START Source extract

Archive for category Habits

Do One Thing Every Year That You Didn’t Do The Year Before

I’m refreshing resources in preparation to run mentoring sessions to help people develop a Professional Development Plan.  I want to give people a different perspective on what it means to take charge of your own development.  To unleash greater creativity and boldness.  To help transform approaches to professional development.  To help people stretch and build future-ready learning skills and habits.

I checked on Jacob Morgan’s YouTube channel where he posts about the future of work.  Some of his videos are aimed at employers and leaders, other at individuals.  I was looking for content talks about why continuous learning is an essential skill and habit for individuals.  I discovered one I hadn’t seen previously which excited me. It’s something I think I would benefit from applying.  My reaction is an indicator that it’s worth sharing with others.  It contains one key idea.

END Source extract

▸ **Task brief**
Write what comes next in the blog post on doing one new thing every year, picking up after its final sentence. The material after this point is separate from the blog post on doing something new each year.

START Supplied information

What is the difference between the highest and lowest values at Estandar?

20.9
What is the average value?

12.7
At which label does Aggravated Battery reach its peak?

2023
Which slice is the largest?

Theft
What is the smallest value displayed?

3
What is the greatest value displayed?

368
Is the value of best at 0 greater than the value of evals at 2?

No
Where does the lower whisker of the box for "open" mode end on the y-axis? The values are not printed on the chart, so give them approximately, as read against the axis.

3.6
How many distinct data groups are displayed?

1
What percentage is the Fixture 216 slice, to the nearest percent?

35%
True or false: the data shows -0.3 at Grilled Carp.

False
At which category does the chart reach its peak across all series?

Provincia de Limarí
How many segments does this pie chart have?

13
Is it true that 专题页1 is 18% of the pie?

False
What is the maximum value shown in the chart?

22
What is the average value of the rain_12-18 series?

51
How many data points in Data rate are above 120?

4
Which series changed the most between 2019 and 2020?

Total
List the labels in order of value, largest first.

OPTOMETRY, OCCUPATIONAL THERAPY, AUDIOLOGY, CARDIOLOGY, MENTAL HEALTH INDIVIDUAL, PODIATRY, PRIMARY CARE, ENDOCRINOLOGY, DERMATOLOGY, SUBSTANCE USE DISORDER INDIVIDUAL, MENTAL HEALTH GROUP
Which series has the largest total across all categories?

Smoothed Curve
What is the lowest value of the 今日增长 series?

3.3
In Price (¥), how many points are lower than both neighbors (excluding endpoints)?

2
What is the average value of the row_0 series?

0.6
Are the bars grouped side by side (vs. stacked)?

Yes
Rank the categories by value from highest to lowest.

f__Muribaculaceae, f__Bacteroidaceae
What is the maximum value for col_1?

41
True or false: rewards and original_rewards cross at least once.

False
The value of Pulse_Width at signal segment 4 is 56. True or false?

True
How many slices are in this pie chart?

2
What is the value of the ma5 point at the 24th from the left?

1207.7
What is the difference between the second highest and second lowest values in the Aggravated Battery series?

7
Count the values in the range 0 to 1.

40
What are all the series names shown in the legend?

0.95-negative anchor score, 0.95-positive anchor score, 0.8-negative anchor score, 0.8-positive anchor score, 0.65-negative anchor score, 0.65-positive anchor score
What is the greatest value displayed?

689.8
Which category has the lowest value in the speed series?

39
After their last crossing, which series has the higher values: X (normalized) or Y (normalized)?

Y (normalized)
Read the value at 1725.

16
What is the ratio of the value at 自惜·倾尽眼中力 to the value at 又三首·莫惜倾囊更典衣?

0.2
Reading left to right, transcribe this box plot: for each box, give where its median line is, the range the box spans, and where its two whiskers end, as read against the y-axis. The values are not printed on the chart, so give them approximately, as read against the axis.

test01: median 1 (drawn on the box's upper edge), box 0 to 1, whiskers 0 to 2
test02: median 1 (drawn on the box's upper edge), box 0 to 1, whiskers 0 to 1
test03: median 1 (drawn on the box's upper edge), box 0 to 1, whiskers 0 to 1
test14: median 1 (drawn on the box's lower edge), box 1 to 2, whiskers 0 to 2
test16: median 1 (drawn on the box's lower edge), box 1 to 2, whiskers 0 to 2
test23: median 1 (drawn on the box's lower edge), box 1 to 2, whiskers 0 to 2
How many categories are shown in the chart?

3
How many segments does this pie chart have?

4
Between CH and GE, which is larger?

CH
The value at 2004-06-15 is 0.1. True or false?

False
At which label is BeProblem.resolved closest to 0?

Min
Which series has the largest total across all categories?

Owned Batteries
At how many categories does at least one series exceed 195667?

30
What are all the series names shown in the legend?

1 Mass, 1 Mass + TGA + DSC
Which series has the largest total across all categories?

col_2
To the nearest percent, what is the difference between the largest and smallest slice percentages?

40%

END Supplied information

▸ **Exercise output**
Morgan’s ‘One Rule to Keep Growing and Learning’ is to do one thing every year you haven’t done before – and to do it really well.  He’s talking about something big that you embed as a foundational element in the way your work and think (I would add ‘learn’ to this list of verbs).  While Morgan talks about this in the context of building his personal brand (which can be inside an organisation or outside), it is completely relevant to your professional development and future-proofing your career.

Looking back on 2018 the one big thing I did was to launch Learning Uncut podcast with my colleagues Karen Moloney and Amanda Ashby.  Of course, it wasn’t the only thing I did that I hadn’t done before, just the one that was the biggest stretch and took the most effort.  It will also continue so is now a foundational element of my work.

I have several options to decide between for my one new thing for 2019.  “Do I really need to limit myself to one?”  If I want to do it really well … the answer if probably yes.  Morgan’s point is about becoming great at one new thing.  It’s about focus.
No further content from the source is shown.